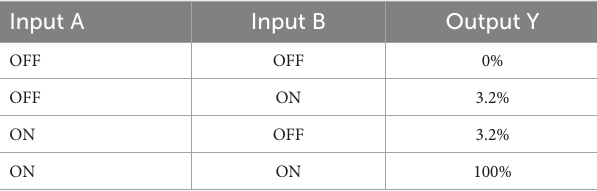
TABLE 1 Effective truth table for the VALVeD input architecture with the behavior of a leaky AND logic gate for analog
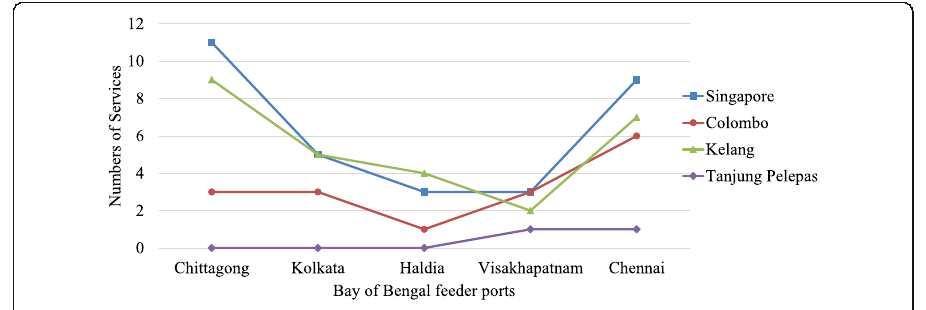
Fig. 3 Number of Common Services Calling Hub and Feeder Ports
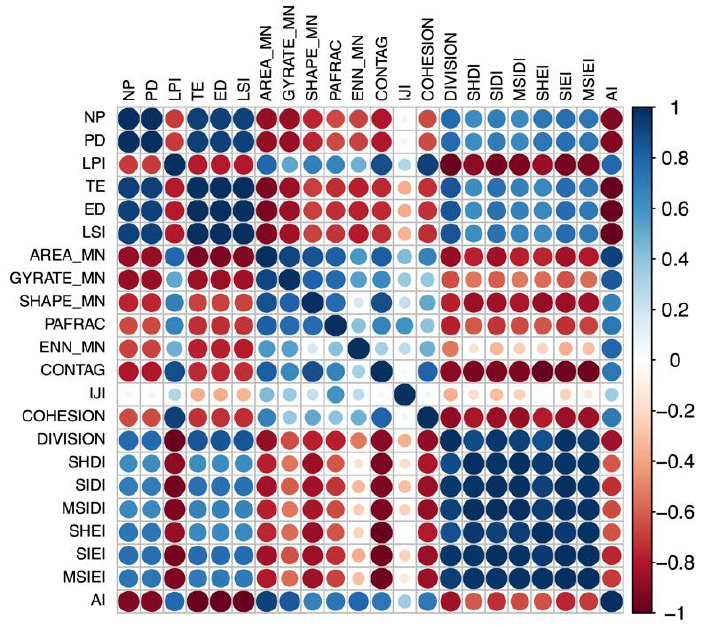
Figure 2. Correlation matrix for landscape metrics, using the landscape level as an example.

* AIM OF THE TASK: Please, leaving out all pictures, transcribe exactly the lines above from the one containing "Fig. 3 Number" through the final line, both included.

* ANSWER TO THIS PROBLEM:
Fig. 3 Number of Common Services Calling Hub and Feeder Ports
Figure 2. Correlation matrix for landscape metrics, using the landscape level as an example.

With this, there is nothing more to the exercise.